Isso as torna vitalícias e permanentes, enquanto o poder público é um ente transitório na sucessão de seus componentes. Foi o pacto, há muito firmado, que se sobrepõe a qualquer investigação, mesmo quando evidente a força de o cartel (sempre o designei assim) até de eleger presidente da Câmara Municipal como se deu com Iris Simões por duas vezes, irmão do então gestor sindical João Simões, homem dotado de forte representação política.
Como empresa, a Urbs é uma beneficiária da exploração do sistema com a taxa de gerenciamento de 4% à qual se junta os 2% em ISS cobrados das operadoras pelo município. A anatomia do sistema é misteriosa e percebe-se que o prefeito atual não tem interesse e coragem política para devassá-la.

Limbo
Até agora não foram aprovados pelo Ministério da Justiça os nomes dos novos dirigentes do Depen, hoje subordinado à Segurança. Com isso, a administração fica no limbo como se deu recentemente com a Petrobras e só ontem alterada com a renúncia da presidente e diretores. O sistema está sufocado: quase 30 mil presos, dos quais 43% provisórios. O que dá um alento é o esforço da Vara de Execuções Criminais com o mutirão do bem e que infelizmente não conta com os quadros da Defensoria. Situação persiste anômala com apenas 15% em aulas e 10% no trabalho, um dos menores índices do Brasil, quadro que tende a piorar.

Prefeituras
Quarenta e um municípios, entre eles Curitiba, não entregaram balanços de 2013 ao Tribunal de Contas. O mais privilegiado em condição técnica, o da capital, alega que o seu sofisticado sistema de computação não se entende com o do TC, um é da pedra polida e outro da lascada.

Dissídio
O sindicato dos motoristas e cobradores protocolou a instalação na Justiça do Trabalho do dissídio coletivo da categoria. Diante das fissuras entre Estado e a prefeitura e alterada a relação anterior urge uma nova cultura. Aquela manifestação diante do Palácio Iguaçu, apontando-o como o culpado da crise, é hoje olhada como um erro político ao isentar aquela que detém maior cota de responsabilidade no sistema, a Urbs.

Mais doutrina
O pacote do governo, ontem apresentado, é mais de matéria doutrinal já que a população, eriçada, esperava mais pancadas.
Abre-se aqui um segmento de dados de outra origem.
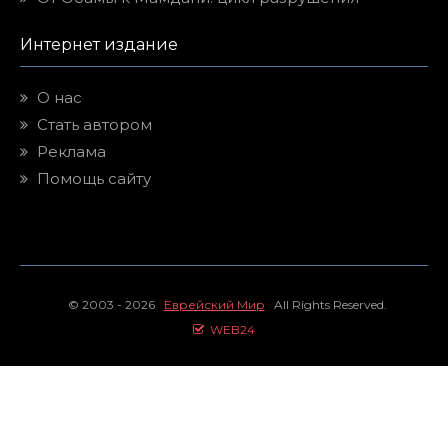
Интернет издание
О нас
Стать автором
Реклама
Помощь сайту
© 2003 - 2026
Еврейский Мир
All Rights Reserved.
WEB24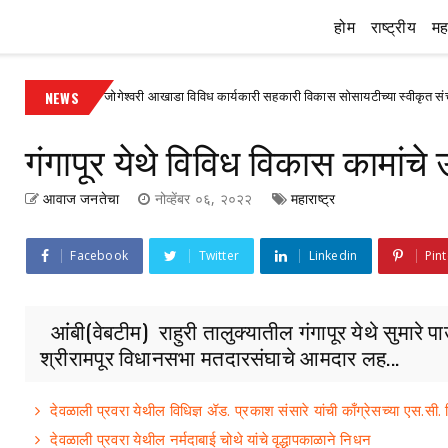
होम
राष्ट्रीय
महा
जोगेश्वरी आखाडा विविध कार्यकारी सहकारी विकास सोसायटीच्या स्वीकृत संचालकपदी आनंद 
NEWS
्हा
गंगापूर येथे विविध विकास कामांचे
आवाज जनतेचा
नोव्हेंबर ०६, २०२२
महाराष्ट्र
Facebook
Twitter
Linkedin
Pint
आंंबी(वेबटीम) राहुरी तालुक्यातील गंगापूर येथे सुमारे 
श्रीरामपूर विधानसभा मतदारसंघाचे आमदार लह...
देवळाली प्रवरा येथील विधिज्ञ ॲड. प्रकाश संसारे यांची काँग्रेसच्या एस.सी.
देवळाली प्रवरा येथील नर्मदाबाई चोथे यांचे वृद्धापकाळाने निधन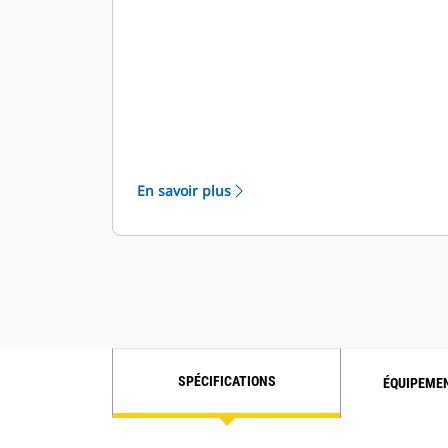
système d'affichage, des commandes
d'arrêt du système et du diagnostic du
système.
En savoir plus
SPÉCIFICATIONS
ÉQUIPEME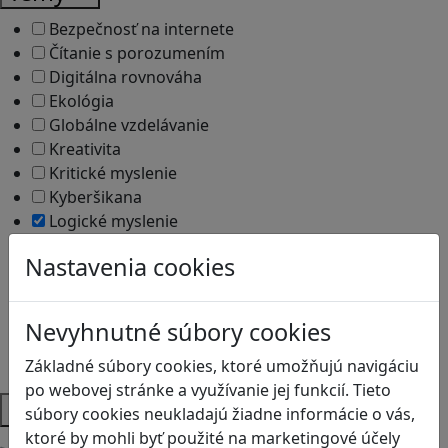
Bezpečnosť na internete
Čítanie s porozumením
Digitálna rovnováha
Ekológia
Globálne vzdelávanie
Kreativita
Kritické myslenie
Kyberšikana
Logické myslenie
Ľudské práva a tolerancia
Nastavenia cookies
Motorika a koncentrácia
Programovanie/Technika
Sociálne zručnosti a kooperácia
Nevyhnutné súbory cookies
Strategické myslenie
Zdravie a pohyb
Základné súbory cookies, ktoré umožňujú navigáciu
po webovej stránke a využívanie jej funkcií. Tieto
Platformy
súbory cookies neukladajú žiadne informácie o vás,
ktoré by mohli byť použité na marketingové účely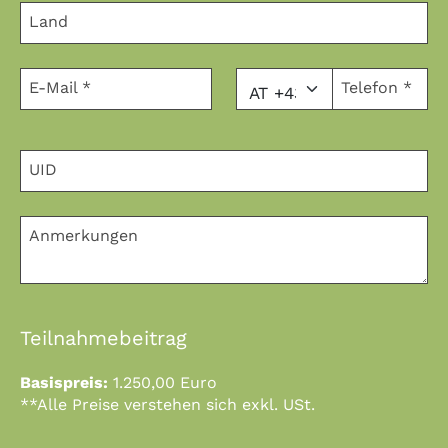
Land
Country
*
Telefon
E-Mail
*
Telefon
*
UID
Anmerkungen
Teilnahmebeitrag
Basispreis:
1.250,00 Euro
**Alle Preise verstehen sich exkl. USt.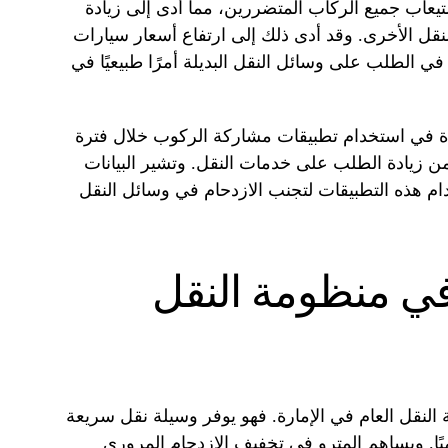
ياً لاستيعاب جميع الركاب المتضررين، مما أدى إلى زيادة
قل الأخرى. وقد أدى ذلك إلى ارتفاع أسعار سيارات
في الطلب على وسائل النقل البديلة أمرًا طبيعيًا في
ير زيادة في استخدام تطبيقات مشاركة الركوب خلال فترة
ن زيادة الطلب على خدمات النقل. وتشير البيانات
ام هذه التطبيقات لتجنب الازدحام في وسائل النقل
في منظومة النقل
النقل العام في الإمارة. فهو يوفر وسيلة نقل سريعة
يًا. ويساهم المترو في تخفيف الازدحام المروري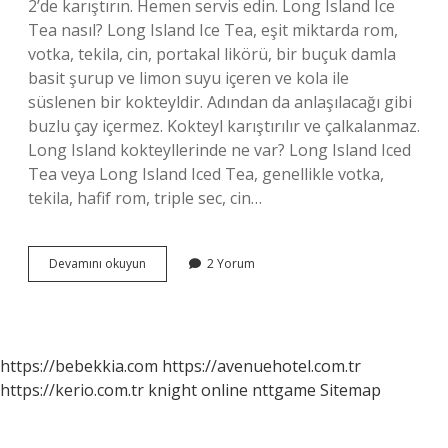
2’de karıştırın. Hemen servis edin. Long Island Ice
Tea nasıl? Long Island Ice Tea, eşit miktarda rom,
votka, tekila, cin, portakal likörü, bir buçuk damla
basit şurup ve limon suyu içeren ve kola ile
süslenen bir kokteyldir. Adından da anlaşılacağı gibi
buzlu çay içermez. Kokteyl karıştırılır ve çalkalanmaz.
Long Island kokteyllerinde ne var? Long Island Iced
Tea veya Long Island Iced Tea, genellikle votka,
tekila, hafif rom, triple sec, cin…
Ice
Devamını okuyun
2 Yorum
Tea
Kokteyl
Nasil
Yapilir
https://bebekkia.com
https://avenuehotel.com.tr
https://kerio.com.tr
knight online
nttgame
Sitemap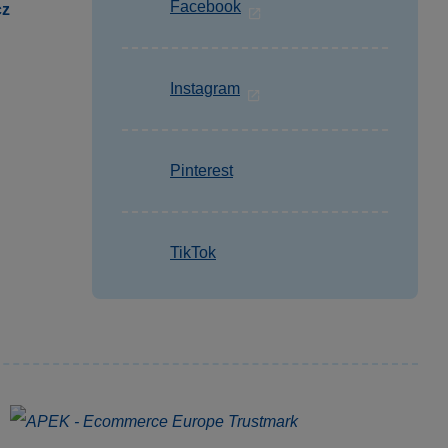
Facebook
cz
Instagram
Pinterest
TikTok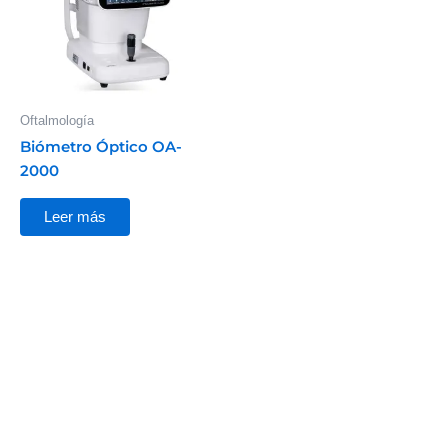
Oftalmología
Biómetro Óptico OA-
2000
Leer más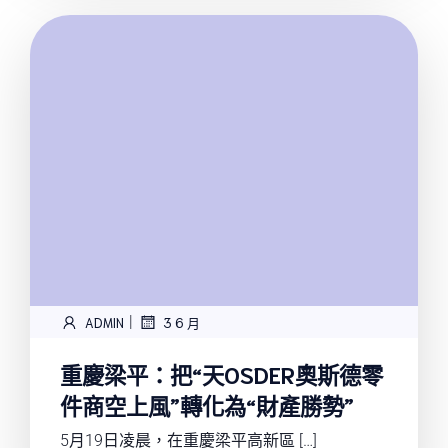
|
ADMIN
3 6 月
重慶梁平：把“天OSDER奧斯德零
件商空上風”轉化為“財產勝勢”
5月19日凌晨，在重慶梁平高新區 […]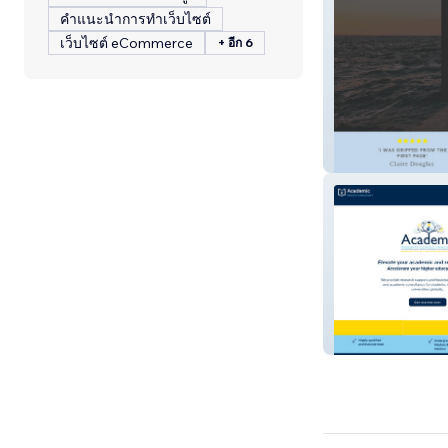
คำแนะนำการทำเว็บไซต์
เว็บไซต์ eCommerce
+ อีก 6
Heidi Perks Aut
Insights Consul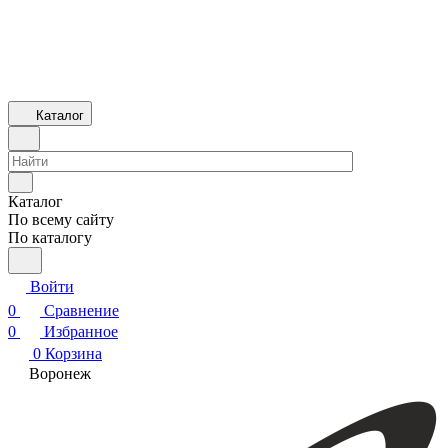
Каталог
Каталог
По всему сайту
По каталогу
Войти
0
Сравнение
0
Избранное
0
Корзина
Воронеж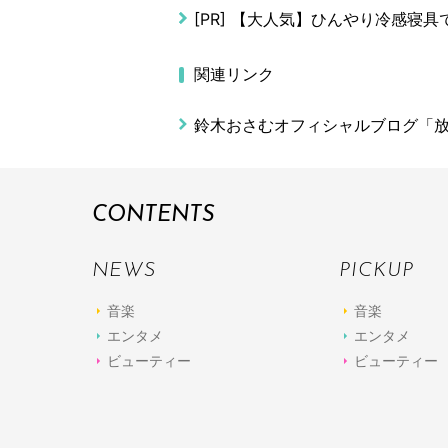
[PR]
【大人気】ひんやり冷感寝具
関連リンク
鈴木おさむオフィシャルブログ「
CONTENTS
NEWS
PICKUP
音楽
音楽
エンタメ
エンタメ
ビューティー
ビューティー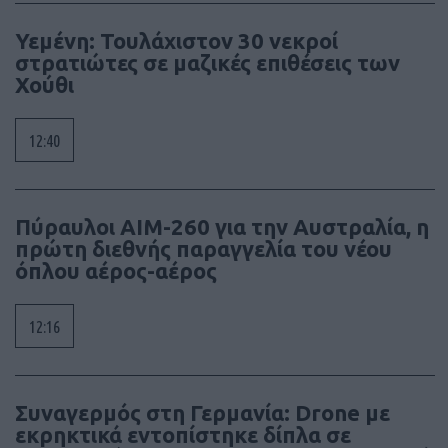
Υεμένη: Τουλάχιστον 30 νεκροί
στρατιώτες σε μαζικές επιθέσεις των
Χούθι
12:40
Πύραυλοι AIM-260 για την Αυστραλία, η
πρώτη διεθνής παραγγελία του νέου
όπλου αέρος-αέρος
12:16
Συναγερμός στη Γερμανία: Drone με
εκρηκτικά εντοπίστηκε δίπλα σε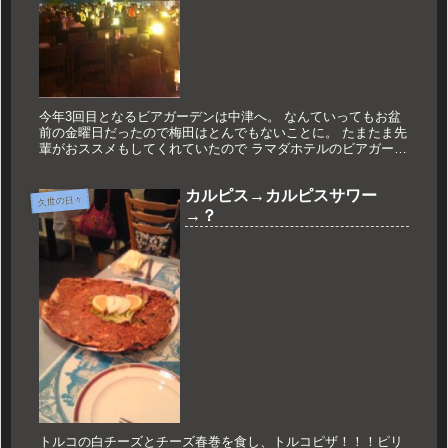
今年3回目となるビアガーデンは中津へ。 なんていってもお盆
前の金曜日だったので梅田はとんでもないことに。 たまたま先
輩がおススメもしてくれていたので ラマダホテルのビアガーデ
ンに行きました。 少し高級感のあるビアガーデンですね！！
いわゆる...
カルピス→カルピスサワー
久世の日々
→？
トルコの白チーズとチーズ春巻を食し、トルコピザ！！！ピリ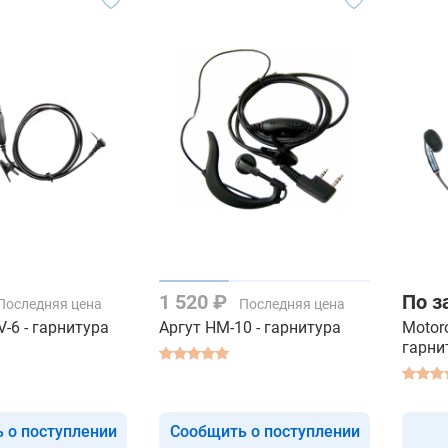
1 520 ₽
По з
Последняя цена
Последняя цена
V-6 - гарнитура
Аргут HМ-10 - гарнитура
Motor
гарни
 о поступлении
Сообщить о поступлении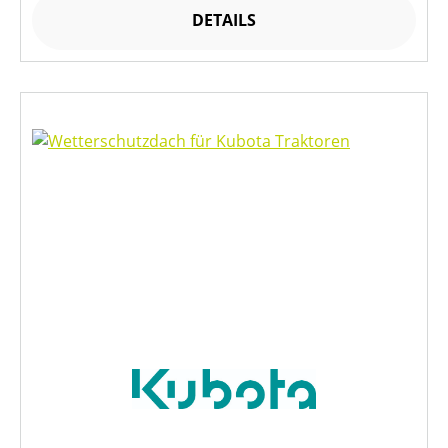
DETAILS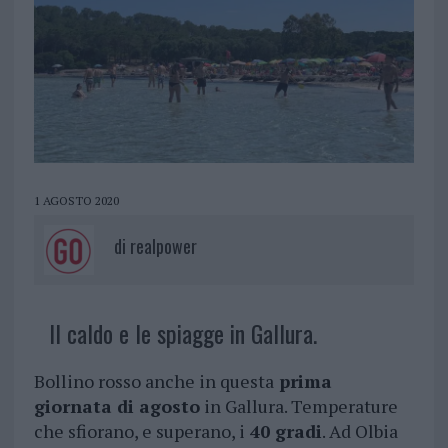
1 AGOSTO 2020
di
realpower
Il caldo e le spiagge in Gallura.
Bollino rosso anche in questa
prima
giornata di agosto
in Gallura. Temperature
che sfiorano, e superano, i
40 gradi
. Ad Olbia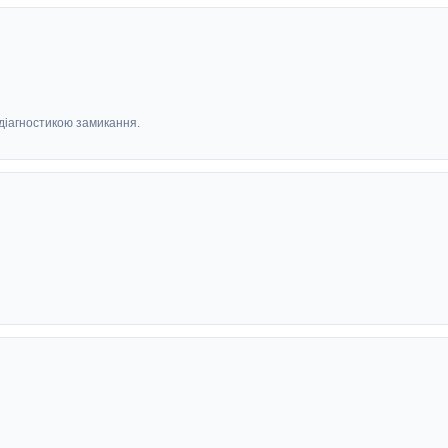
 діагностикою замикання.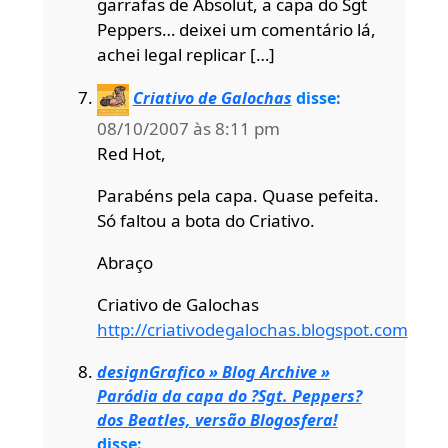
garrafas de Absolut, a capa do Sgt
Peppers… deixei um comentário lá,
achei legal replicar […]
Criativo de Galochas
disse:
08/10/2007 às 8:11 pm
Red Hot,
Parabéns pela capa. Quase pefeita.
Só faltou a bota do Criativo.
Abraço
Criativo de Galochas
http://criativodegalochas.blogspot.com
designGrafico » Blog Archive »
Paródia da capa do ?Sgt. Peppers?
dos Beatles, versão Blogosfera!
disse:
É uma refundação do Estado numa perspectiva fiscal, criando aparatos como o Cadim estadual, fixando normas para recuperação de créditos na dívida ativa, entre outros itens.

Folclore
Na Praça Santos Andrade uma campanha contra desaparecidos da RPC que comoveu muita gente. Mas um gaiato estudante fez a interpelação sobre professores que sumiram das salas de aula.